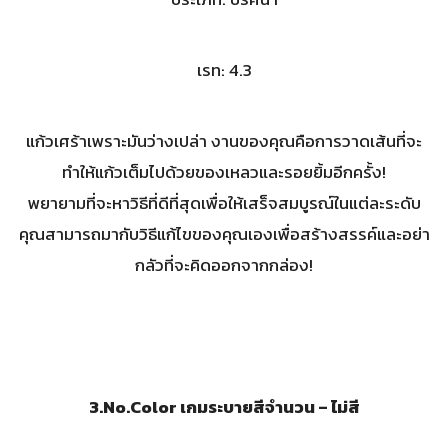
เรท: 4.3
แก้วเศร้าเพราะมันว่างเปล่า งานของคุณคือการวาดเส้นที่จะ
ทำให้แก้วเต็มไปด้วยของเหลวและรอยยิ้มอีกครั้ง!
พยายามที่จะหาวิธีที่ดีที่สุดเพื่อให้เสร็จสมบูรณ์ในแต่ละระดับ
คุณสามารถมากับวิธีแก้ไขของคุณเองเพื่อสร้างสรรค์และอย่า
กลัวที่จะคิดออกจากกล่อง!
3.No.Color
เกมระบายสีจำนวน – ไม่สี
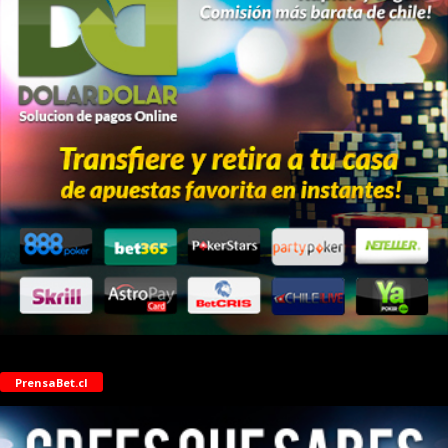
PrensaBet.cl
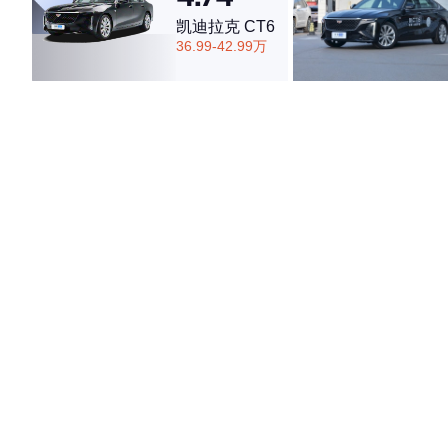
凯迪拉克 CT6
36.99-42.99万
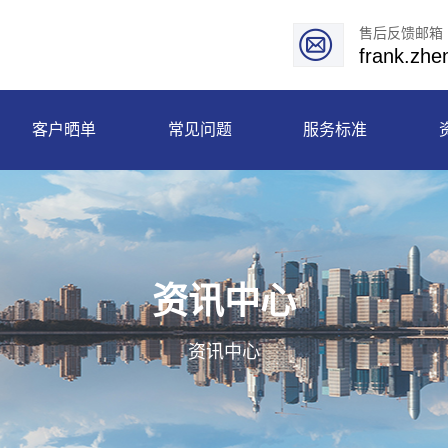
售后反馈邮箱
frank.zh
客户晒单
常见问题
服务标准
资讯中心
资讯中心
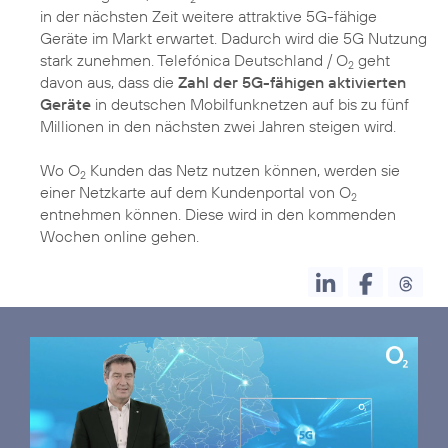
in der nächsten Zeit weitere attraktive 5G-fähige
Geräte im Markt erwartet. Dadurch wird die 5G Nutzung
stark zunehmen. Telefónica Deutschland / O
geht
2
davon aus, dass die
Zahl der 5G-fähigen aktivierten
Geräte
in deutschen Mobilfunknetzen auf bis zu fünf
Millionen in den nächsten zwei Jahren steigen wird.
Wo O
Kunden das Netz nutzen können, werden sie
2
einer Netzkarte auf dem Kundenportal von O
2
entnehmen können. Diese wird in den kommenden
Wochen online gehen.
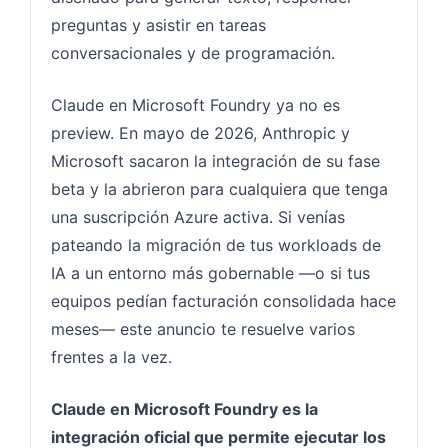
preguntas y asistir en tareas
conversacionales y de programación.
Claude en Microsoft Foundry ya no es
preview. En mayo de 2026, Anthropic y
Microsoft sacaron la integración de su fase
beta y la abrieron para cualquiera que tenga
una suscripción Azure activa. Si venías
pateando la migración de tus workloads de
IA a un entorno más gobernable —o si tus
equipos pedían facturación consolidada hace
meses— este anuncio te resuelve varios
frentes a la vez.
Claude en Microsoft Foundry es la
integración oficial que permite ejecutar los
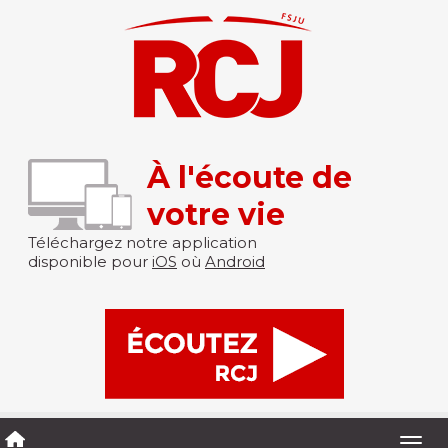
À l'écoute de
votre vie
Téléchargez notre application
disponible pour
iOS
où
Android
Togg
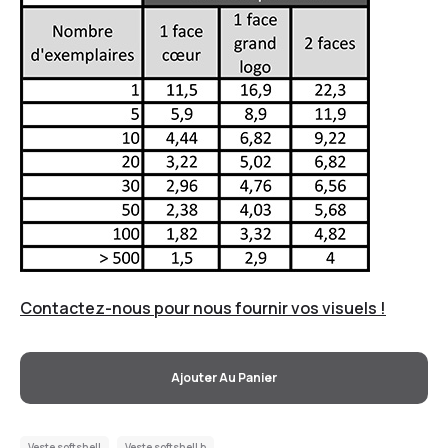
Contactez-nous pour nous fournir vos visuels !
Ajouter Au Panier
Veste softshell
Veste softshell b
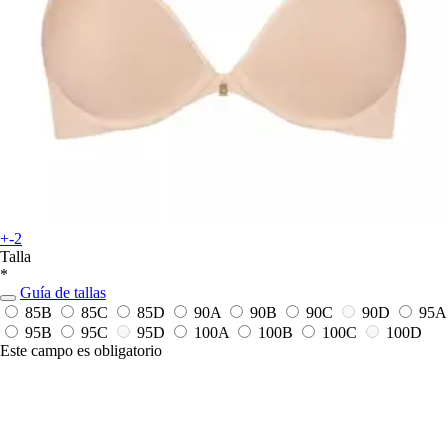
+-2
Talla
*
Guía de tallas
85B
85C
85D
90A
90B
90C
90D
95A
95B
95C
95D
100A
100B
100C
100D
Este campo es obligatorio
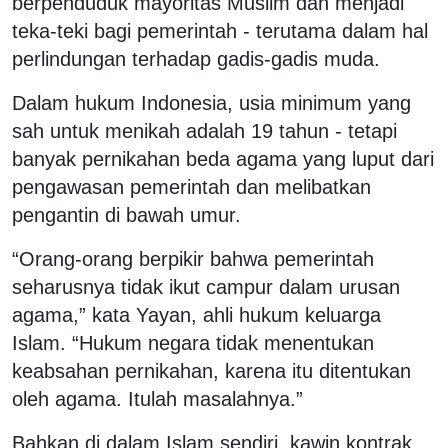
berpenduduk mayoritas Muslim dan menjadi
teka-teki bagi pemerintah - terutama dalam hal
perlindungan terhadap gadis-gadis muda.
Dalam hukum Indonesia, usia minimum yang
sah untuk menikah adalah 19 tahun - tetapi
banyak pernikahan beda agama yang luput dari
pengawasan pemerintah dan melibatkan
pengantin di bawah umur.
“Orang-orang berpikir bahwa pemerintah
seharusnya tidak ikut campur dalam urusan
agama,” kata Yayan, ahli hukum keluarga
Islam. “Hukum negara tidak menentukan
keabsahan pernikahan, karena itu ditentukan
oleh agama. Itulah masalahnya.”
Bahkan di dalam Islam sendiri, kawin kontrak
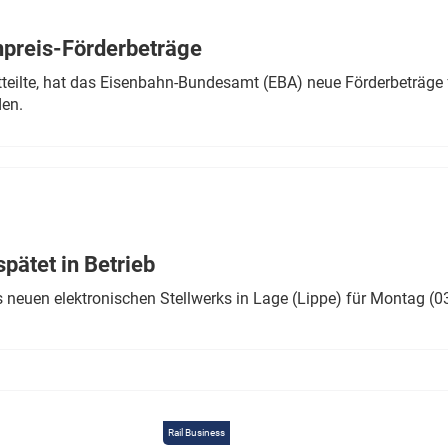
Eurailpress Career Boost
 & Komponenten
preis-Förderbeträge
ur & Ausrüstung
teilte, hat das Eisenbahn-Bundesamt (EBA) neue Förderbeträge 
den.
ätet in Betrieb
 neuen elektronischen Stellwerks in Lage (Lippe) für Montag (0
Rail Business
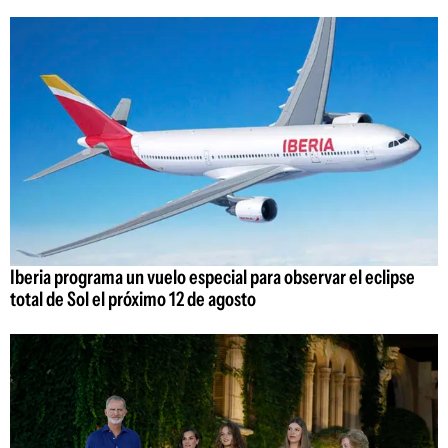
Iberia programa un vuelo especial para observar el eclipse
total de Sol el próximo 12 de agosto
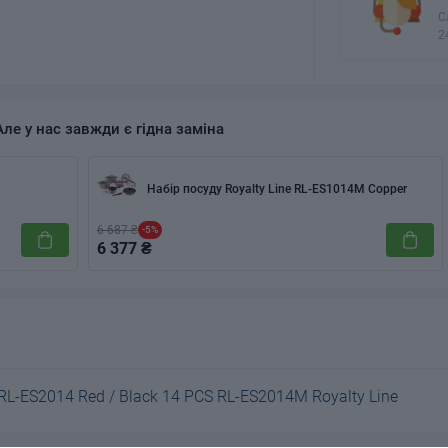
С
2
Але у нас завжди є гідна заміна
Набір посуду Royalty Line RL-ES1014M Copper
6 687 ₴
-5%
6 377 ₴
RL-ES2014 Red / Black 14 PCS RL-ES2014M Royalty Line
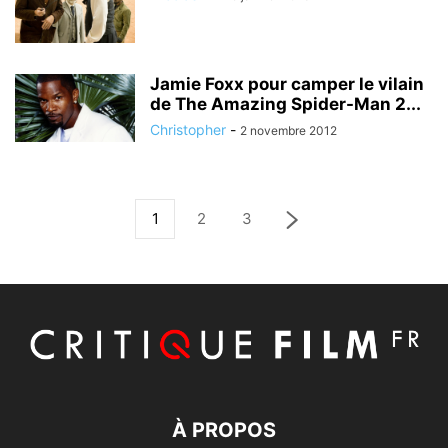
Jamie Foxx pour camper le vilain
de The Amazing Spider-Man 2...
Christopher
-
2 novembre 2012
1
2
3
À PROPOS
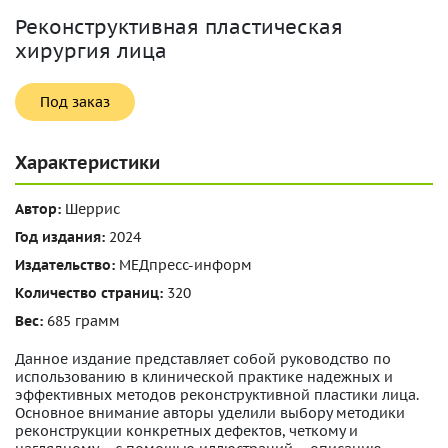
Реконструктивная пластическая
хирургия лица
Под заказ
Характеристики
Автор:
Шеррис
Год издания:
2024
Издательство:
МЕДпресс-информ
Количество страниц:
320
Вес:
685 грамм
Данное издание представляет собой руководство по
использованию в клинической практике надежных и
эффективных методов реконструктивной пластики лица.
Основное внимание авторы уделили выбору методики
реконструкции конкретных дефектов, четкому и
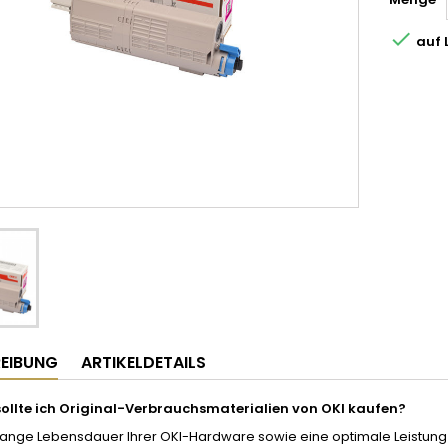

auf 
EIBUNG
ARTIKELDETAILS
llte ich Original-Verbrauchsmaterialien von OKI kaufen?
ange Lebensdauer Ihrer OKI-Hardware sowie eine optimale Leistung un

#### [Exercise objective]
Throughout the data above, copy all lines where the word "pour" is found.

#### [Response box]
disponible pour
Contactez-nous pour nous fournir vos visuels !
Jamie Foxx pour camper le vilain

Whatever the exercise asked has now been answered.